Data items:
----------
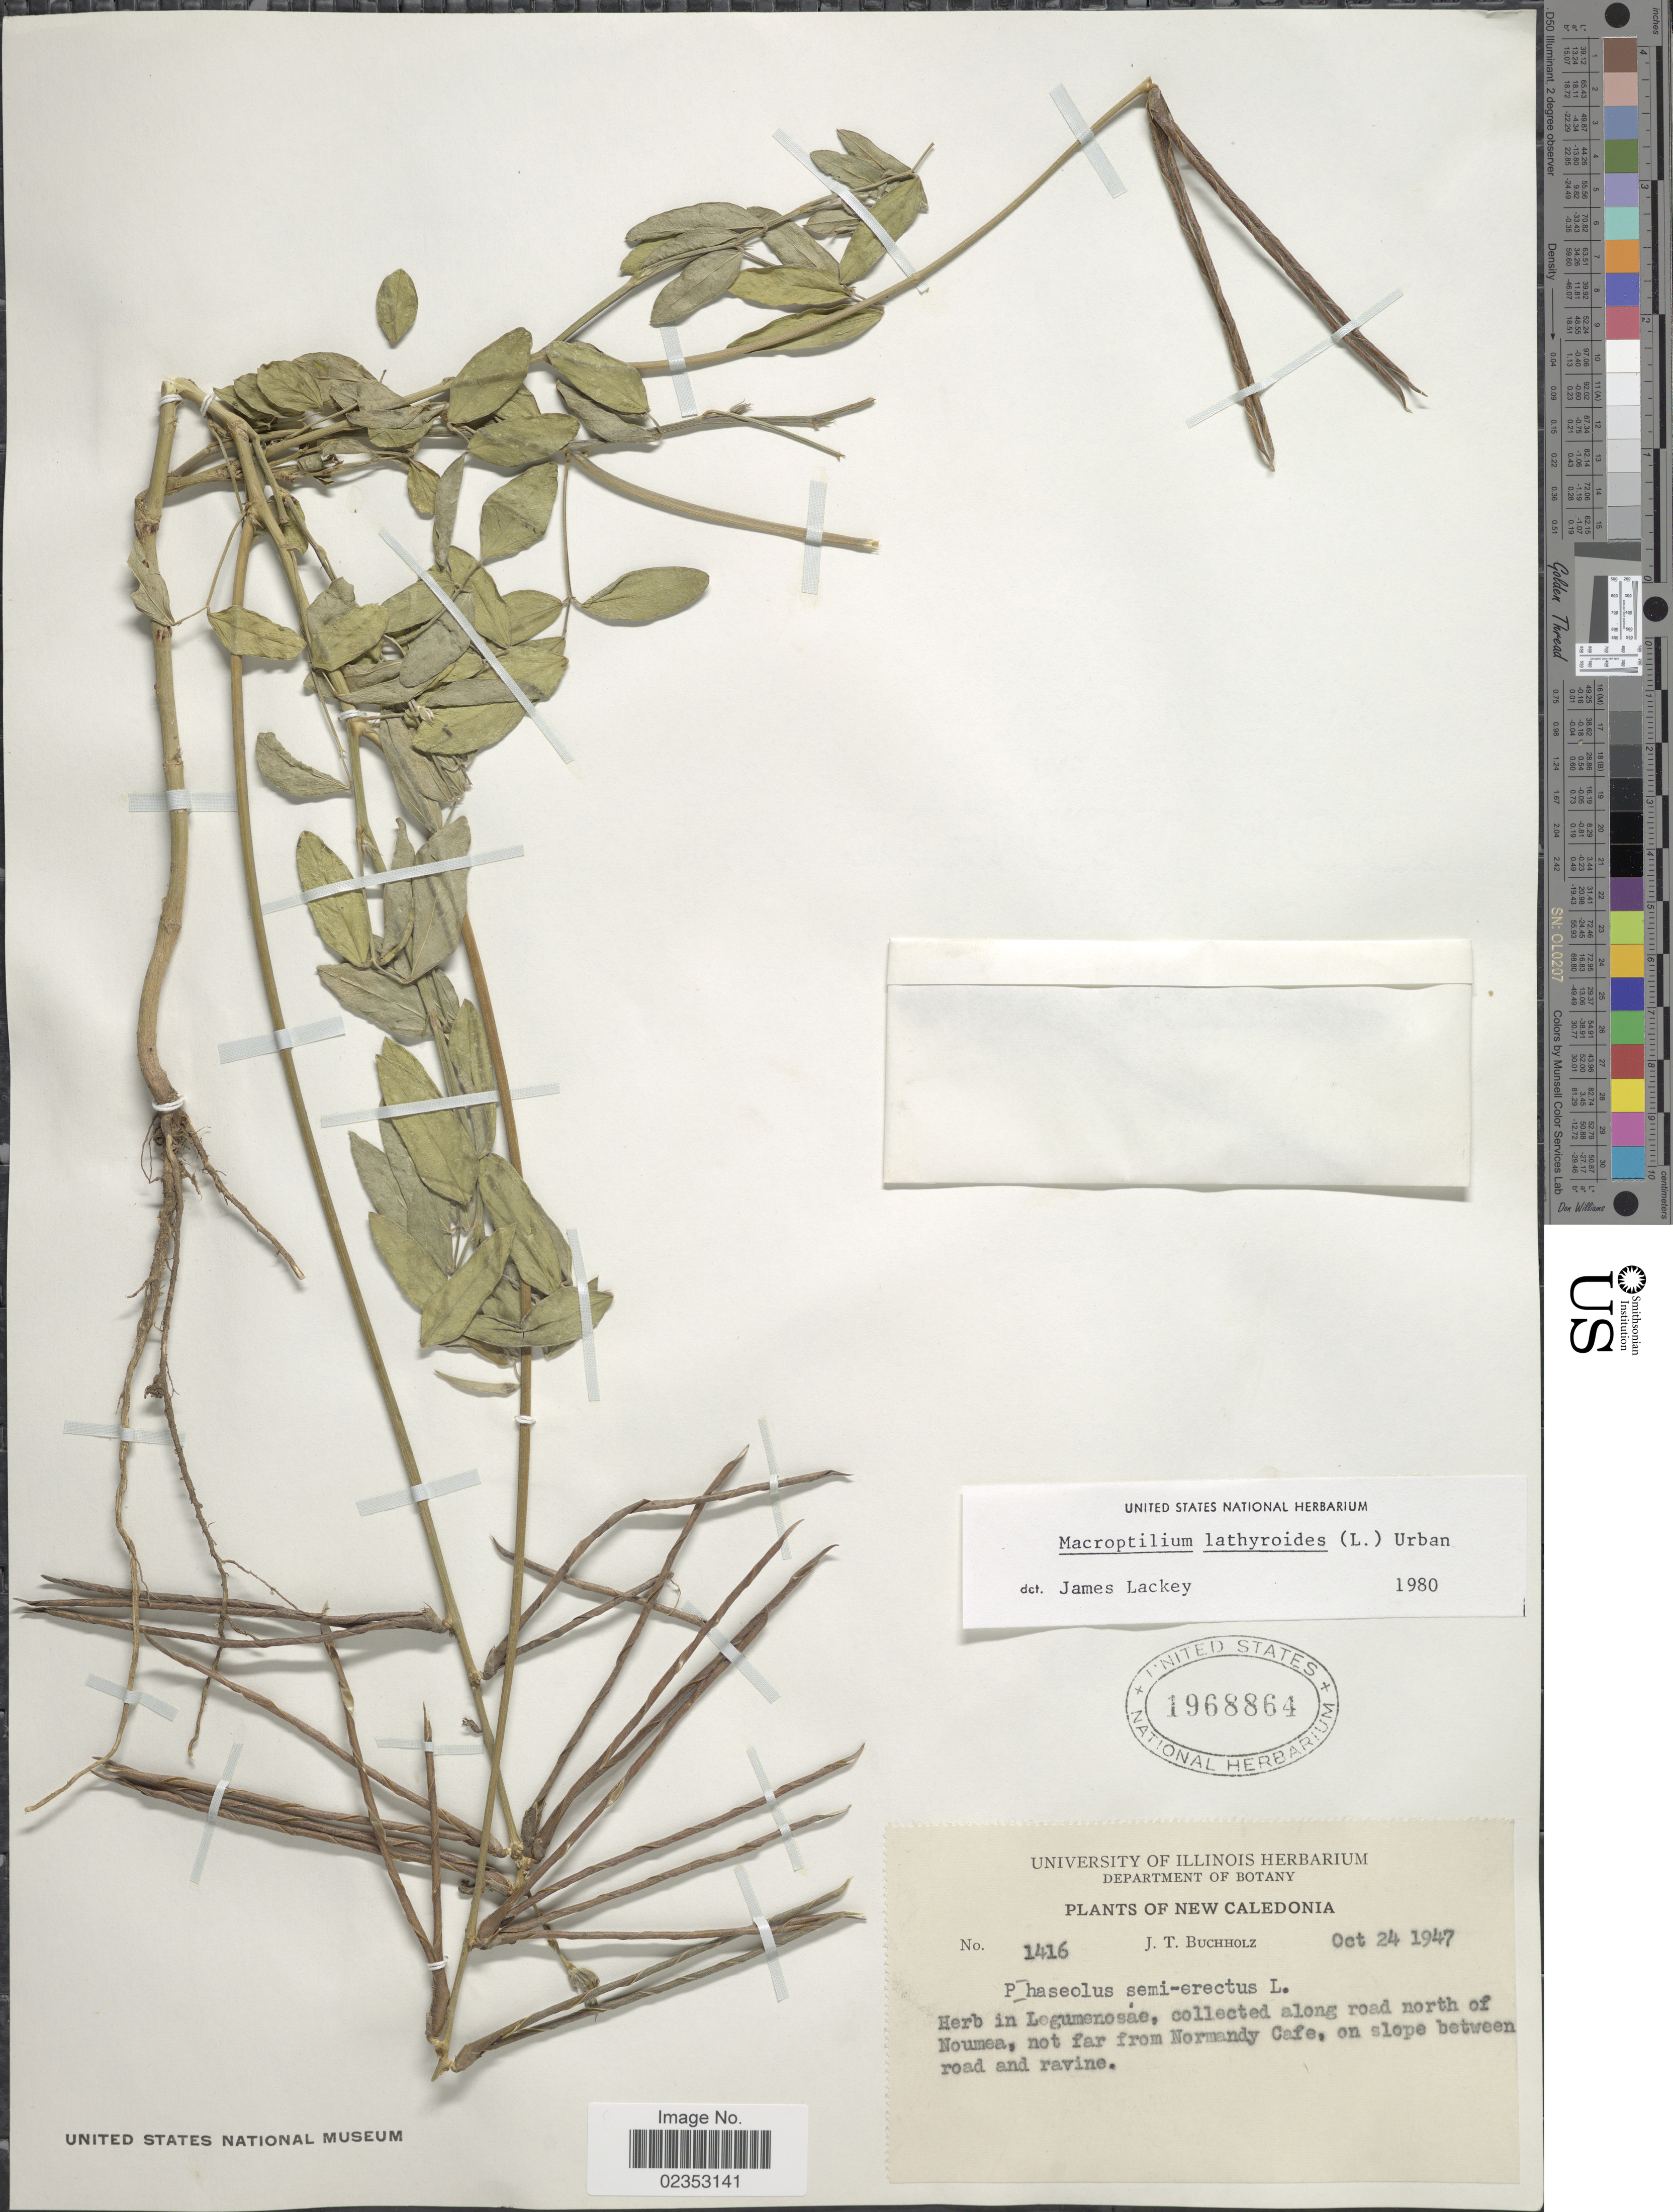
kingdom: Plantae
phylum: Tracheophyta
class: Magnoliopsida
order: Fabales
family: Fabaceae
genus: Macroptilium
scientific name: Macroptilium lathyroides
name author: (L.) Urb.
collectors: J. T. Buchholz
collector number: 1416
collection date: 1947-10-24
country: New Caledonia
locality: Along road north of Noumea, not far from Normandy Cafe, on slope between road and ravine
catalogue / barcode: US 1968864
----------
## Task objective
Lay out the stretch from the line containing "collector number: 1416" through the end of the records as a Markdown table with two columns, No. and Text, giving each line its own numbered row and leaving out blank lines.

## Full output
| No. | Text |
|---|---|
| 1 | collector number: 1416 |
| 2 | collection date: 1947-10-24 |
| 3 | country: New Caledonia |
| 4 | locality: Along road north of Noumea, not far from Normandy Cafe, on slope between road and ravine |
| 5 | catalogue / barcode: US 1968864 |